** Begin **

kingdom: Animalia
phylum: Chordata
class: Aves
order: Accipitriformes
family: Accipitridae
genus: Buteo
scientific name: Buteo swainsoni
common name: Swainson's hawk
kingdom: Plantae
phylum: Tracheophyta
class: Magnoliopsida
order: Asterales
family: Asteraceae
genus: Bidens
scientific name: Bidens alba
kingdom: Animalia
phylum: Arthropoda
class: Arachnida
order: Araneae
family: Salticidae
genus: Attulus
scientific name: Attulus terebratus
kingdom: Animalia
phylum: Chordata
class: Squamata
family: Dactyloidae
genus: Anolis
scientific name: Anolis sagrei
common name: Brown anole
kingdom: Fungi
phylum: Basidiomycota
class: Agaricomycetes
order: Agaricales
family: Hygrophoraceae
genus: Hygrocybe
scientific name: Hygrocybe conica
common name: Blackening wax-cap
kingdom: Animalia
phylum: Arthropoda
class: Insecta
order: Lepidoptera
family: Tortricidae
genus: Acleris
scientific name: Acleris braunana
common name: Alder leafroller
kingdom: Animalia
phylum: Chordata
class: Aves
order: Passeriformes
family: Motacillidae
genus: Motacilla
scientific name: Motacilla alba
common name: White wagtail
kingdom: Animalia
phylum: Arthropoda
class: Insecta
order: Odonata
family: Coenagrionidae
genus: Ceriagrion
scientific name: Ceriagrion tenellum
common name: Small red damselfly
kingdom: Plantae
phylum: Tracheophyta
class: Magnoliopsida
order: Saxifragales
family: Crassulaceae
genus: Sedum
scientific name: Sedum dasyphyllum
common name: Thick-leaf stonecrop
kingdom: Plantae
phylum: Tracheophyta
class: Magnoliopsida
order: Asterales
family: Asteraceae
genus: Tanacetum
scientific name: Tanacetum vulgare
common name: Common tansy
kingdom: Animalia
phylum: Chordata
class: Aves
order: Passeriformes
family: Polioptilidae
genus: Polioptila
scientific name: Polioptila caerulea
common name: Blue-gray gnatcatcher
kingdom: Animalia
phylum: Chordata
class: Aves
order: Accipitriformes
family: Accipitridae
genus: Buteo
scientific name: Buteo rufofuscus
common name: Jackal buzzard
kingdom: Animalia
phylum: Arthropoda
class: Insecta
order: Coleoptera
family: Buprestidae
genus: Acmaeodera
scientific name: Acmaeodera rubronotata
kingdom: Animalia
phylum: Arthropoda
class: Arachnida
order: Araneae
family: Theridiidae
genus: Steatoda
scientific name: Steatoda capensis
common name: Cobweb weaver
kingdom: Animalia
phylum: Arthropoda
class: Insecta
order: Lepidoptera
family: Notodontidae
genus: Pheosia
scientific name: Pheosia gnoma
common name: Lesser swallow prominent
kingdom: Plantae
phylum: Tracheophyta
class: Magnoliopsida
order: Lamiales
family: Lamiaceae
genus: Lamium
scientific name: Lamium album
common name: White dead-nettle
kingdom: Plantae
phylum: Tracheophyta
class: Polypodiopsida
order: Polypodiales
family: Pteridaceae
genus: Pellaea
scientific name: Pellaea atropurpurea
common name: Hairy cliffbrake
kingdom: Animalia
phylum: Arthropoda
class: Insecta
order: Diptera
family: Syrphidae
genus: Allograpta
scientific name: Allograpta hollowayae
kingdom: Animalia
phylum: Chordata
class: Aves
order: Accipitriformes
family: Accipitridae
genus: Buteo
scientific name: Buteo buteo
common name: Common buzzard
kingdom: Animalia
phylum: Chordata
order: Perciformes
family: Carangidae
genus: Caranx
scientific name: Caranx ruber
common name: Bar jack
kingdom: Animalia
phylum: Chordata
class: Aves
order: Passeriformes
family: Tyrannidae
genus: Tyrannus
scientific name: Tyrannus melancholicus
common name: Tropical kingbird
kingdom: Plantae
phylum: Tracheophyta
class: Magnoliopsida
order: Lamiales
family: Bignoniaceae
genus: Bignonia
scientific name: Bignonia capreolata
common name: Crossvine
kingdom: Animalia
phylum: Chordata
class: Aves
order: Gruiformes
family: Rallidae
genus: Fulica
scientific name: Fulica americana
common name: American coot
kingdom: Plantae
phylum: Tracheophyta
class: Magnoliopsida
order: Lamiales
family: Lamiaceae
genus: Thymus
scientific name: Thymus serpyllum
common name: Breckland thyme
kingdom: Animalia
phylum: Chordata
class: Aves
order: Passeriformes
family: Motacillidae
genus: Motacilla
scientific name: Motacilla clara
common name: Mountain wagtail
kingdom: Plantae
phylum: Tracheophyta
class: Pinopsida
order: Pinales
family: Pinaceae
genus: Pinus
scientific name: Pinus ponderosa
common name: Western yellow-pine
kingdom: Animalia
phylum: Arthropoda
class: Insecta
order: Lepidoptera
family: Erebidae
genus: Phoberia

** End **

Given problem: Put the lines of the records, from the first one through the line containing "class: Squamata", into a numbered list, omitting any blank lines.

Exercise result:
1. kingdom: Animalia
2. phylum: Chordata
3. class: Aves
4. order: Accipitriformes
5. family: Accipitridae
6. genus: Buteo
7. scientific name: Buteo swainsoni
8. common name: Swainson's hawk
9. kingdom: Plantae
10. phylum: Tracheophyta
11. class: Magnoliopsida
12. order: Asterales
13. family: Asteraceae
14. genus: Bidens
15. scientific name: Bidens alba
16. kingdom: Animalia
17. phylum: Arthropoda
18. class: Arachnida
19. order: Araneae
20. family: Salticidae
21. genus: Attulus
22. scientific name: Attulus terebratus
23. kingdom: Animalia
24. phylum: Chordata
25. class: Squamata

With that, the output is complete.